Supplied passage:
━━━━

Saturday, September 7, 2013

In Light of Pregnancy and Labor- Living Thankfully...

38 weeks pregnant this week and I am ready to see this baby...  That is, I have been saying that over and over again these last few days, but I think I may be underestimating the amount of change and hard work that this new little one is really going to bring.  My fairly uncomfortable pregnant body (candidly speaking: 35lbs heavier, heartburn and gas-filled, only able to side-sleep, baby kicks in the ribs, baby bladder squishes, which lead to pee-ing every hour or more, insomnia... Etc...) has led me to somehow believe that things will be more comfortable after birth.  Lol.  However, I would like to be realistic about the things that lie ahead as well, understanding the truth may be that more discomfort will occur after birth- such as heavy bleeding, a true lack of sleep, and breast feeding.  Obviously, this wont last forever either...  Just as pregnancy won't last for always!  Even that thought is bittersweet though, because pregnancy is just as much of a gift as being able to finally see and cuddle my baby...  It's just easier to forget the gift of pregnancy right at the end...  I mean, it's September and I have been pregnant ALL year long... :p But I don't want to forget, I really do want to remember that I am living a miracle.
Oh pregnancy!  You funny thing you...  The ability to grow a human life within your own body- to feel your baby move...  even such details as fingers and toes, twisting and grasping inside of you... the future of this world all wrapped up in a bundle of amazingly small detail right under your chin, constantly with you for nearly 10 months...  such a strange phenomenon and yet this miracle happens around the world daily!  What an active Creator we have :) see, I haven't forgotten completely that there are things to be thankful for!  In fact, writing this blog post, as I am awake quite early in the morning light, is really purposed to remind my heart and mind that there are reasons to be thankful!  Many, many reasons...
While my household sleeps I am reminded that God never does!  As the light dawns around me, there is a reminder within it that my Savior is ever working.  He has not forgotten that I am pregnant...  Lol.  He has perfect timing in His hands, and by His side I am free to wait thankfully and hopefully.  I am called to actively praise and glorify my God as I move and live and dream each moment.

━━━━

Task list:
[1] Answer these questions from the blog post on pregnancy:
(a) How many weeks pregnant is the writer?
(b) What three discomforts does the writer expect may occur after birth?
(c) What does the writer say God never does while the household sleeps?
[2] Summarize the blog post on pregnancy in two sentences.
[3] Write a continuation of the blog post on pregnancy, picking up after its final sentence.
The listing that comes next is separate material and has no connection to the blog post on pregnancy.

Extracted entries:
━━━━

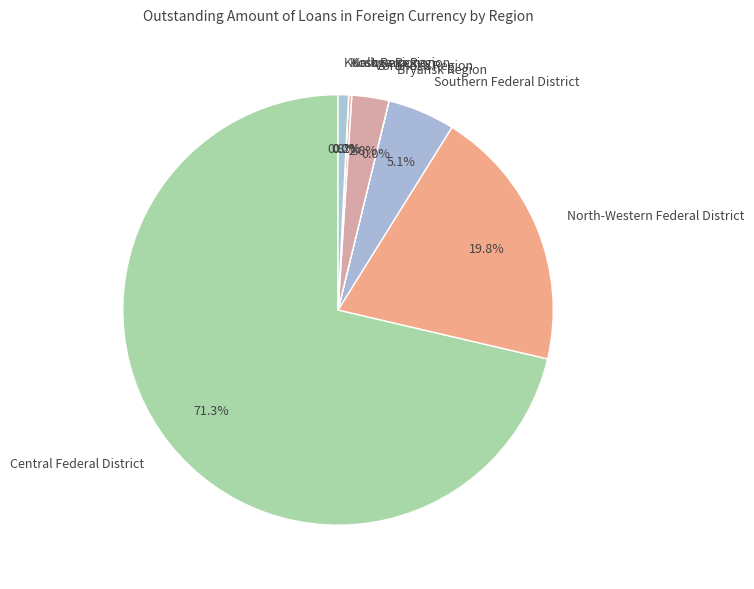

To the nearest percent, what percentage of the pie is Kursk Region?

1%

━━━━

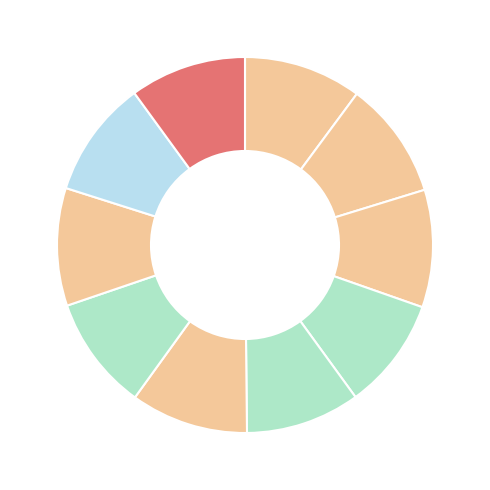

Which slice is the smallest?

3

━━━━

Answers given:
[1]
(a) 38 weeks.
(b) Heavy bleeding, a true lack of sleep, and breast feeding.
(c) Sleep.

[2] At 38 weeks pregnant and uncomfortable, the writer is eager to see the baby but expects more discomfort after birth, such as heavy bleeding, lack of sleep, and breast feeding. Writing early in the morning to remind herself of reasons to be thankful, she calls pregnancy a miracle and says God has perfect timing, so she is free to wait thankfully and hopefully.

[3]
My hubby and I have been in full force- rearranging furniture and bed things...  Building and making important items we may need, acting as if we will never leave our little home again...  getting ready for baby.  Yes, full nesting has occurred at this Boss house and I do believe we have been enjoying it.  Even Nico has been saying everyday as he moves toys from one room to the next or helps put them away, doing dishes with me or wiping random spots that I haven't cleaned in too long: "working" and then shortly after he will look up at me smiling and say: "working hard."  I sure hope I will think of him and those sweet words while I am in labor!  Truly, even in labor God calls us to have the heart of a child...  May I look up to Him always with a smile on my face, thankfully pleased to be "working hard."  Yes, I am blessed to be included in the unending work that my gracious God is always doing!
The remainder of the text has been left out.